You are allowed to discuss in the upstream GitHub issue (GitHub.com/nnstreamer/nnstreamer/issues) and "send" your code commits from your personal repo to the upstream when (so called "pull-request").
So.... you are supposed to publish in your account (personal repo) and participate at the upstream (GitHub.com/nnstreamer). You are not required to join any group for 1) forking nnstreamer, 2) doing development in your fork, 3) sending "pull requests" to upstream, 4) discussing in nnstreamer githubissues, 5) reviewing others' code commits, and so on.
It's very interesting - so it's relatively useless to convert an example to c - I just need to convert parse_launch to a dynamic pipeline -> use the syntax I know from c and connect elements via gst_bin_add_many and gst_link_many. As I wrote, I would like to use nnstreamer on raspberry, where the performance is insufficient. So I need every possible code acceleration. My friend and I have a video player on my raspberry, which displays any number of windows with an rtsp stream.
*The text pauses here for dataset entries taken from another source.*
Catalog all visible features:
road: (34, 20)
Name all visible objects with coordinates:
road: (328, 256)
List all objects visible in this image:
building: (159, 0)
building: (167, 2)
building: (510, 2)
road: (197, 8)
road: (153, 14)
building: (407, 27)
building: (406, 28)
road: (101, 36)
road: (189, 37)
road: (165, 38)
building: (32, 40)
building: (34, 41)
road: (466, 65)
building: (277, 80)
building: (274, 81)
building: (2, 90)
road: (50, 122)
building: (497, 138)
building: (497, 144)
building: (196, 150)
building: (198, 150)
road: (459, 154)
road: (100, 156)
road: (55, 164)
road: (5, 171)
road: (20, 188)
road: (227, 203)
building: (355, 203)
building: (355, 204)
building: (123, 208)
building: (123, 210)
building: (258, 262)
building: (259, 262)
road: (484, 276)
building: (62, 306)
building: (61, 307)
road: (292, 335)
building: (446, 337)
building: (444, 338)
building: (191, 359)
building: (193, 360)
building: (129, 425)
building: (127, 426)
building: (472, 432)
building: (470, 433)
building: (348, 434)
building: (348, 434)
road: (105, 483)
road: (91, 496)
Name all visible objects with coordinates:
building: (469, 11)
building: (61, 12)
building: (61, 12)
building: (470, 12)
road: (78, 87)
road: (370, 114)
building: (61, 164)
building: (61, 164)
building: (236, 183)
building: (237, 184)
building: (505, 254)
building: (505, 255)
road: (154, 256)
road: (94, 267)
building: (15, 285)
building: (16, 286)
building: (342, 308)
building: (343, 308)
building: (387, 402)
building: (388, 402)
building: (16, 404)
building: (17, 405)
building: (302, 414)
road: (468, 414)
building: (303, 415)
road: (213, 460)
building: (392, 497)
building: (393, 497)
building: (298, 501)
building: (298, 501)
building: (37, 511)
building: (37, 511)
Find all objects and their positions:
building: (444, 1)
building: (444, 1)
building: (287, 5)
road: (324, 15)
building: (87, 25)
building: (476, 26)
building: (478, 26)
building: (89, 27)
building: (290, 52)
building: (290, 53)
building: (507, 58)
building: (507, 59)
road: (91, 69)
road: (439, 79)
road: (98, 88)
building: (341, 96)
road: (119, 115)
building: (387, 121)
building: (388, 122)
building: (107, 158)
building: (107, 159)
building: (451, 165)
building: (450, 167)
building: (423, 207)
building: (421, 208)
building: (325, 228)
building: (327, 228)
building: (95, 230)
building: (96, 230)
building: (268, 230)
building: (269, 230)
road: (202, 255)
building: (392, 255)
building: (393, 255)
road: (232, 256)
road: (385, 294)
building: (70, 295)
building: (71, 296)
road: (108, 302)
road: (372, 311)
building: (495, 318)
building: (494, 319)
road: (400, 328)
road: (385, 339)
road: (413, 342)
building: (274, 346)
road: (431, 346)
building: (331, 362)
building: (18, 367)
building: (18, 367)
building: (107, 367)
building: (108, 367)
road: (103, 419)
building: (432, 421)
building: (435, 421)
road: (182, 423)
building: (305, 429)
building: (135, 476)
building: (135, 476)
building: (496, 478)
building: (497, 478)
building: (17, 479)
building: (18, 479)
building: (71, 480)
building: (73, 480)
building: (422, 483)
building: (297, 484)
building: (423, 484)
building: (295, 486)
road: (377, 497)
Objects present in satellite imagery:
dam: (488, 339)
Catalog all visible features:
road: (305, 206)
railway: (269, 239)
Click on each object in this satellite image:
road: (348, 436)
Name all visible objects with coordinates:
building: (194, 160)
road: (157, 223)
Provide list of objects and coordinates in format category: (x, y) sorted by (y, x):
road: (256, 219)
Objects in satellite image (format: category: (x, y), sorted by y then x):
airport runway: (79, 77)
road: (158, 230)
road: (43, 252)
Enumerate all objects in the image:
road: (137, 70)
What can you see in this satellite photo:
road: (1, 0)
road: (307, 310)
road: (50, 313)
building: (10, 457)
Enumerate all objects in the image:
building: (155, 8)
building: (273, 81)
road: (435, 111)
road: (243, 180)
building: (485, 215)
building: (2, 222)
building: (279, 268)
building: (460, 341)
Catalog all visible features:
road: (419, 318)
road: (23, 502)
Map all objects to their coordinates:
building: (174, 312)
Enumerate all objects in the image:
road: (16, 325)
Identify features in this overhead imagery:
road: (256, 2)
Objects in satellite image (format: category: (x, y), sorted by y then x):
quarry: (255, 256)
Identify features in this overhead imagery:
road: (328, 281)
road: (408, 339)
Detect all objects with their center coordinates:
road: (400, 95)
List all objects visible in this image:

RPI handles a maximum of 4 with a dynamic pipeline, with a maximum of two for parse_launch.
I don't think the runtime performance of pipelines would differ between GST-API implementation (what you are doing) and parse-launched implementation. If you look at gat-parse code, they actually call GST-API to generate pipelines. Once the pipeline is parsed and started, there should be no differences. The only overheads of parse-launch are parsing the string, which affects the start-up time, and the parser implementation should be efficient enough for RPI3 to execute within a few milliseconds. If there is performance problems with parse-launch, I'd investigate something else (the pipeline topology itself).